- _Work request_
Below are the records; extract from them the line containing "left shoulder: (470, 220)" to the line containing "right knee: (137, 490)", both lines included, exactly and with no pictures.
**** Listed records
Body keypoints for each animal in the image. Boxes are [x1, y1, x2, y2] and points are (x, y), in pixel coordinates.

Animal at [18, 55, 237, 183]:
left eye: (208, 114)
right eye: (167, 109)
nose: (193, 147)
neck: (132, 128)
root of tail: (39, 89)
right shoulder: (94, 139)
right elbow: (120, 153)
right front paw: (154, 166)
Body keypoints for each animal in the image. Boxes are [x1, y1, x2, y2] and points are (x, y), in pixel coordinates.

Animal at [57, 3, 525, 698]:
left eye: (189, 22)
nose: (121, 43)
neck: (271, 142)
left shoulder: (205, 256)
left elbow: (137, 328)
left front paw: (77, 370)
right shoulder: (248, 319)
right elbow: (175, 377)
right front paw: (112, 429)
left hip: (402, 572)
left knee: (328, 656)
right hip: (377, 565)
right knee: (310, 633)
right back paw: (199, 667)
********
**** Listed records
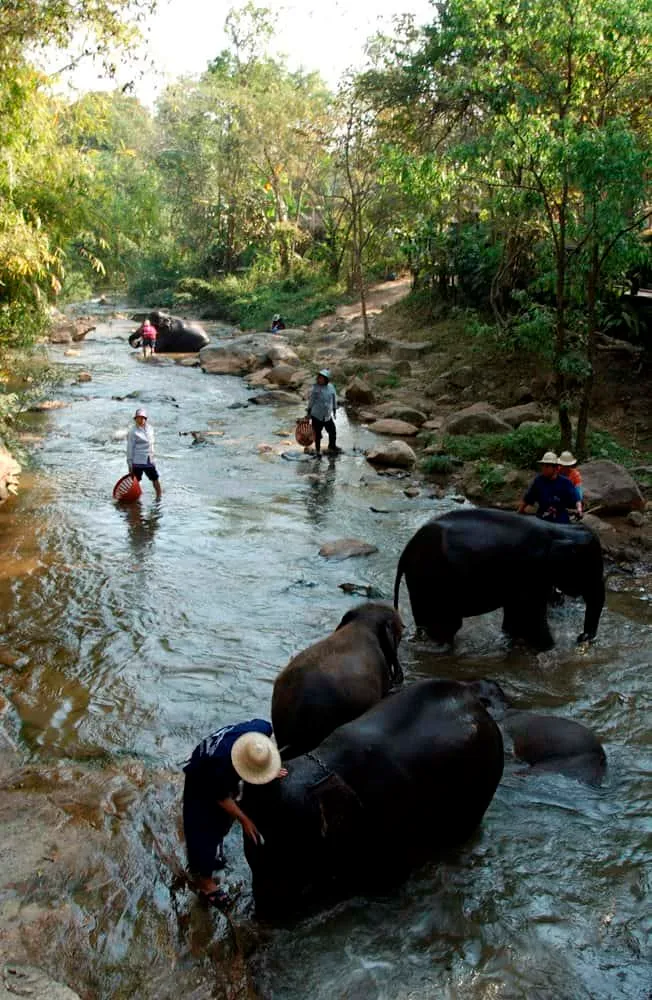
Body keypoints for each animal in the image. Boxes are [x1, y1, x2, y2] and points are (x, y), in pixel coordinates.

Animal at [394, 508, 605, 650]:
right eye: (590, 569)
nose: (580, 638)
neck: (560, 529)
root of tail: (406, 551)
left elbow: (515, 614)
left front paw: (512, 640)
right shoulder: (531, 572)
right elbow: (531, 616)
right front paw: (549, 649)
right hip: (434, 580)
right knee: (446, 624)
********
**** Listed records
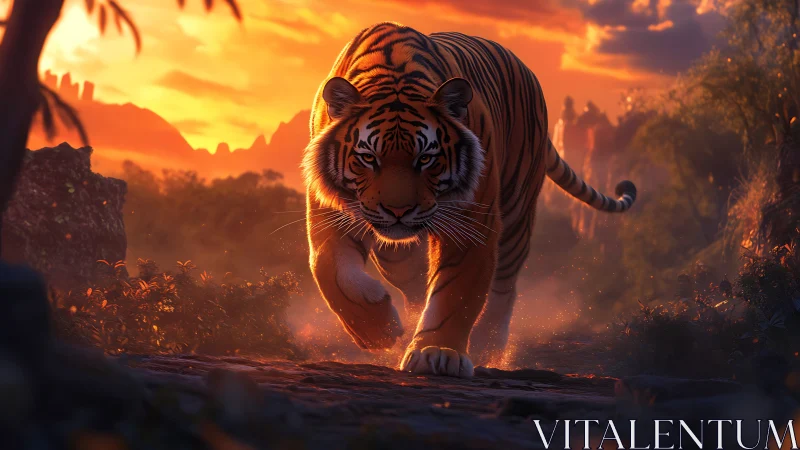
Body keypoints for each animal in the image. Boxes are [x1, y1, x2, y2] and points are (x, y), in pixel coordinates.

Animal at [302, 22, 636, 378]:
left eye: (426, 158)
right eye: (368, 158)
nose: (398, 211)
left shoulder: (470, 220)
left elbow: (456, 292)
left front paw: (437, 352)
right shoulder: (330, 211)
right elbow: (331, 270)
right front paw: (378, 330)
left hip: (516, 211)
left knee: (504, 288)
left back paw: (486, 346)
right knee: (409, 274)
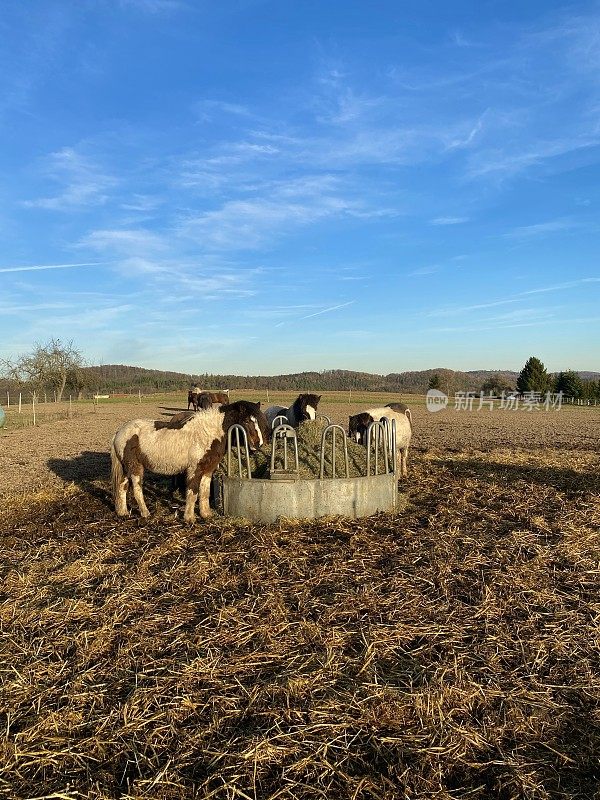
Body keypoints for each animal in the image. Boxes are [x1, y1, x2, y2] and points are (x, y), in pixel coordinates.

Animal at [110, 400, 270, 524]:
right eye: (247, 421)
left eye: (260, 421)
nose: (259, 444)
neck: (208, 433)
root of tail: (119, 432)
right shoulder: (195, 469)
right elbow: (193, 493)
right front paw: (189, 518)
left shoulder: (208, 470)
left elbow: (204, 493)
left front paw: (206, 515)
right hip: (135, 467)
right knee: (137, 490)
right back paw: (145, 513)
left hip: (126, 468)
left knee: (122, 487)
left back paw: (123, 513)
********
- _Written reply_
left shoulder: (470, 220)
left elbow: (456, 292)
left front paw: (437, 352)
right shoulder: (330, 211)
right elbow: (331, 270)
right front paw: (378, 330)
left hip: (516, 211)
left knee: (504, 288)
left back paw: (486, 346)
right knee: (409, 274)
Body keypoints for each animal in the image. Boxes are [x1, y1, x2, y2] and points are (x, y), in pixel coordinates.

Animal at [110, 400, 270, 524]:
right eye: (247, 421)
left eye: (260, 421)
nose: (259, 444)
neck: (208, 433)
root of tail: (119, 432)
right shoulder: (195, 469)
right elbow: (193, 493)
right front paw: (189, 518)
left shoulder: (208, 470)
left elbow: (204, 493)
left front paw: (206, 515)
right hip: (135, 467)
right knee: (137, 490)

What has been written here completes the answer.